「このフォーム、ここが分かりにくいですね」——お客様からそう言われて、URLを送ってもらった。さて、これは管理画面のどのフォームだろう。
フォームが10個、20個と増えてくると、公開ページを見ても、それが管理画面のどれなのか分からないという状態が起きます。一覧を上から眺めて、似た名前を開いて、違った、また戻る。数分で終わる直しのはずが、探すだけで時間が溶けていきます。
地味な話に聞こえるかもしれません。ですが、この「探す手間」こそが、フォームの改善が進まない一番の原因です。
なぜ「探す手間」が改善を止めるのか
- 後回しになる……気づいた瞬間に直せないと、「あとでまとめてやろう」になります。そして、たいてい忘れます。
- 小さな改善ほど捨てられる……項目名を1語変える、説明文を1行足す。効果はあるのに、探す時間のほうが長いので、やらない判断になります。
- 直すのが特定の人だけになる……どのフォームがどれか把握している人しか手を出せなくなり、改善が一人に集中します。
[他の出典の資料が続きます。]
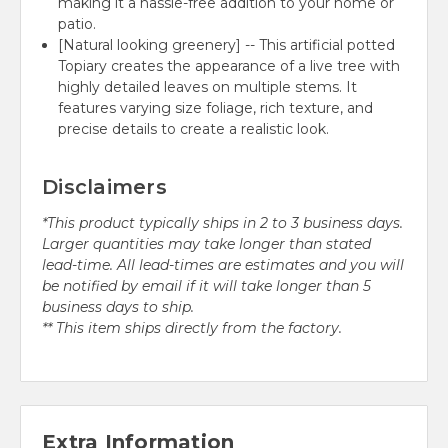
making it a hassle-free addition to your home or
patio.
[Natural looking greenery] -- This artificial potted
Topiary creates the appearance of a live tree with
highly detailed leaves on multiple stems. It
features varying size foliage, rich texture, and
precise details to create a realistic look.
Disclaimers
*This product typically ships in 2 to 3 business days.
Larger quantities may take longer than stated
lead-time. All lead-times are estimates and you will
be notified by email if it will take longer than 5
business days to ship.
** This item ships directly from the factory.
Extra Information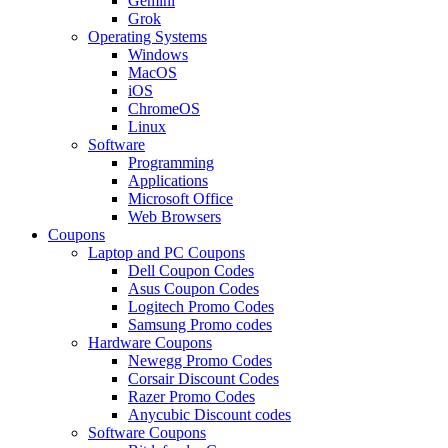
Gemini
Grok
Operating Systems
Windows
MacOS
iOS
ChromeOS
Linux
Software
Programming
Applications
Microsoft Office
Web Browsers
Coupons
Laptop and PC Coupons
Dell Coupon Codes
Asus Coupon Codes
Logitech Promo Codes
Samsung Promo codes
Hardware Coupons
Newegg Promo Codes
Corsair Discount Codes
Razer Promo Codes
Anycubic Discount codes
Software Coupons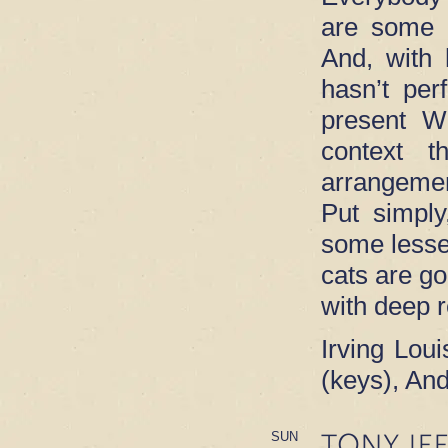
are some 
And, with 
hasn’t per
present Wi
context t
arrangeme
Put simply
some lesse
cats are go
with deep 
Irving Loui
(keys), An
TONY JE
SUN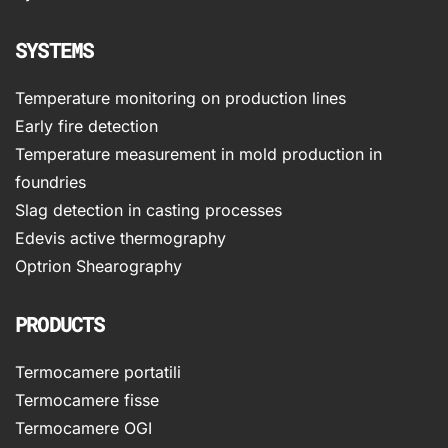
SYSTEMS
Temperature monitoring on production lines
Early fire detection
Temperature measurement in mold production in
foundries
Slag detection in casting processes
Edevis active thermography
Optrion Shearography
PRODUCTS
Termocamere portatili
Termocamere fisse
Termocamere OGI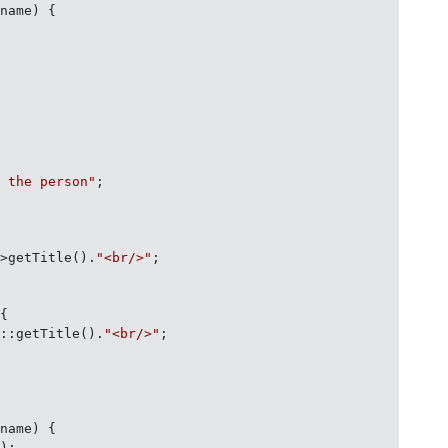
$name
) 
{

" the person"
;

->getTitle().
"<br/>"
;

 
{

f
::getTitle().
"<br/>"
;

$name
) 
{

);
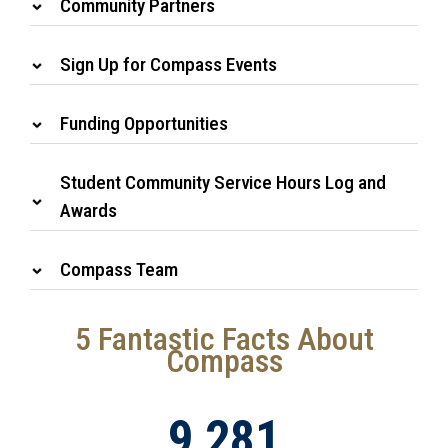
Community Partners
Sign Up for Compass Events
Funding Opportunities
Student Community Service Hours Log and
Awards
Compass Team
5 Fantastic Facts About
Compass
9,281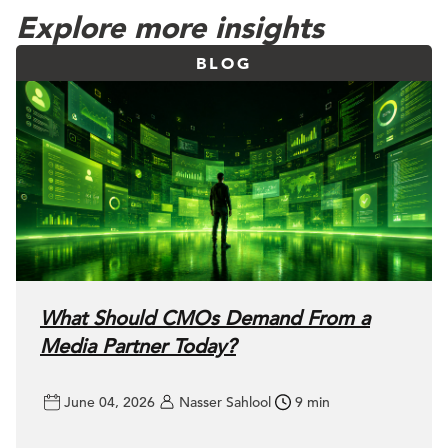
Explore more insights
BLOG
What Should CMOs Demand From a
Media Partner Today?
June 04, 2026
Nasser Sahlool
9 min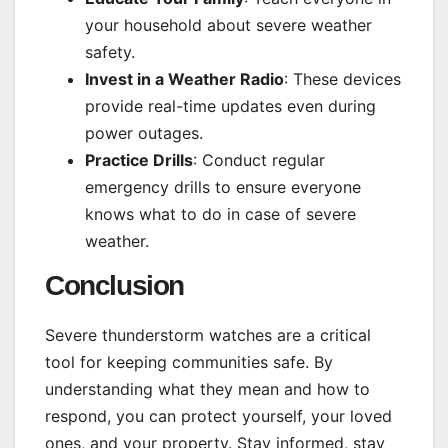
your household about severe weather
safety.
Invest in a Weather Radio
: These devices
provide real-time updates even during
power outages.
Practice Drills
: Conduct regular
emergency drills to ensure everyone
knows what to do in case of severe
weather.
Conclusion
Severe thunderstorm watches are a critical
tool for keeping communities safe. By
understanding what they mean and how to
respond, you can protect yourself, your loved
ones, and your property. Stay informed, stay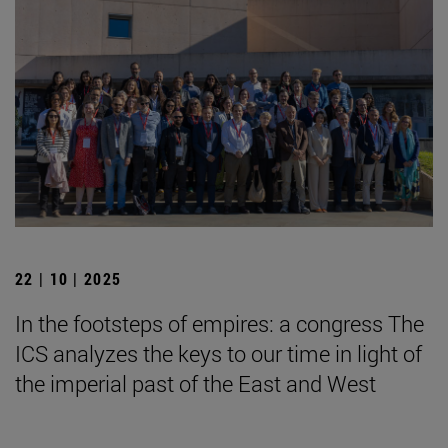
22 | 10 | 2025
In the footsteps of empires: a congress The
ICS analyzes the keys to our time in light of
the imperial past of the East and West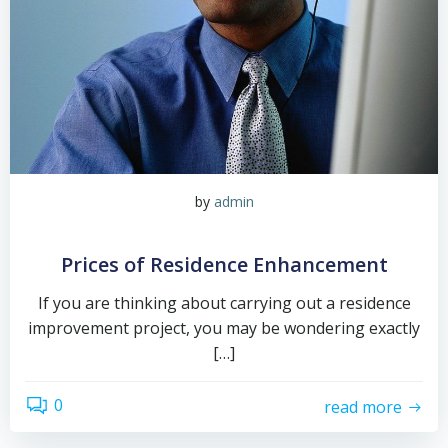
by
admin
Prices of Residence Enhancement
If you are thinking about carrying out a residence
improvement project, you may be wondering exactly
[…]
0
read more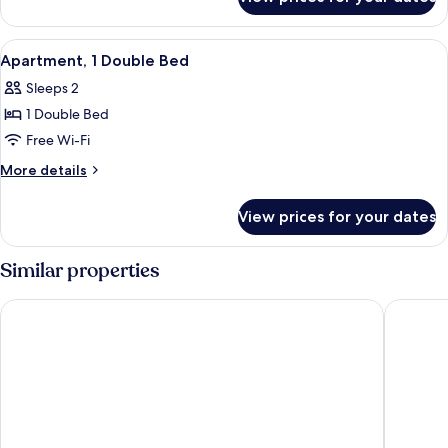
Apartment,
Multiple
Beds
View
Apartment, 1 Double Bed | Minibar, de
9
Apartment, 1 Double Bed
all
Sleeps 2
photos
1 Double Bed
for
Apartment,
Free Wi-Fi
1
More
More details
Double
details
for
Bed
View prices for your dates
Apartment,
1
Double
Similar properties
Bed
Terraço Plaza Hotel
Estancia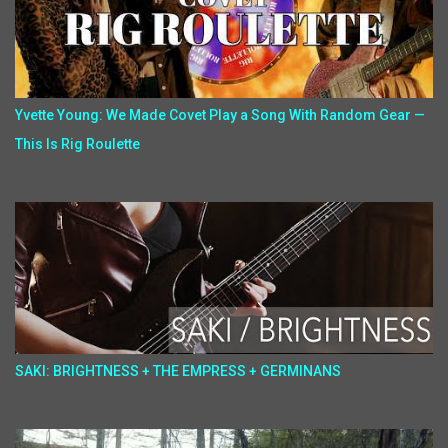
Yvette Young: We Made Covet Play a Song With Random Gear —
This Is Rig Roulette
SAKI: BRIGHTNESS + THE EMPRESS + GERMINANS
フォームは、作って終わりではありません。入力の途中でやめられていないか、項目が多すぎないか——見直すたびに完了率は上がります。その見直しのハードルを下げることが、そのまま成果につながります。
「見ているページから直接開く」だけで、何が変わるか
1. 気づいたその場で直せる
お客様から届いたURLを開く。上部の「このフォームを編集」を押す。もう編集画面です。探す工程がまるごと消えるので、「気づいた」から「直した」までが1分になります。
2. スマートフォンで見つけた不備も、その場で
フォームの不備は、たいてい実際に使っている画面で見つかります。移動中にスマートフォンで自社のフォームを開いて、「この選択肢、誤字だ」と気づく。そこから直接編集に入れます。
3. 改善を、チームの誰でもできることにする
「公開ページを開いて、上のボタンを押す」だけなら、フォームの構成を把握していない人でも直せます。改善の担い手が増えることが、改善の量を増やします。
オレンジフォームなら、追加の設定なしで使えます
オレンジフォームでは、公開中のフォームをそのフォームの持ち主が開いたとき、画面の上部に「このフォームを編集」ボタンが表示されます。

- 訪問者には表示されません……ログイン中で、かつそのフォームの持ち主のときだけ出ます。ページのHTMLにも出力されないため、帯の存在自体が訪問者からは分かりません。
- 設定は不要です……すべてのフォームで、はじめから有効になっています。
- フォームの見た目は変わりません……訪問者が見る画面は、これまでとまったく同じです。
操作の詳しい手順は、公開フォームから編集画面を開く(マニュアル)をご覧ください。
今日からできる3ステップ
- 自社のフォームを、お客様と同じようにブラウザーで開いてみる。管理画面のプレビューではなく、実際の公開URLで。
- 気になったところを、その場で1つだけ直す。項目名でも、説明文でも構いません。
- 週に1回、これを繰り返す。1回1分でも、続けばフォームは確実に良くなります。
まとめ:改善は「思い立ったとき」にしか起きない
フォームの完了率を上げる方法は、いくつもあります。ですが、どんなに良い改善案も、実行されなければゼロです。
そして改善が実行されない理由は、たいてい「難しいから」ではなく「面倒だから」です。探す手間が消えるだけで、実行される改善の数は変わります。
まずは、ご自身のフォームを1つ、公開URLで開いてみてください。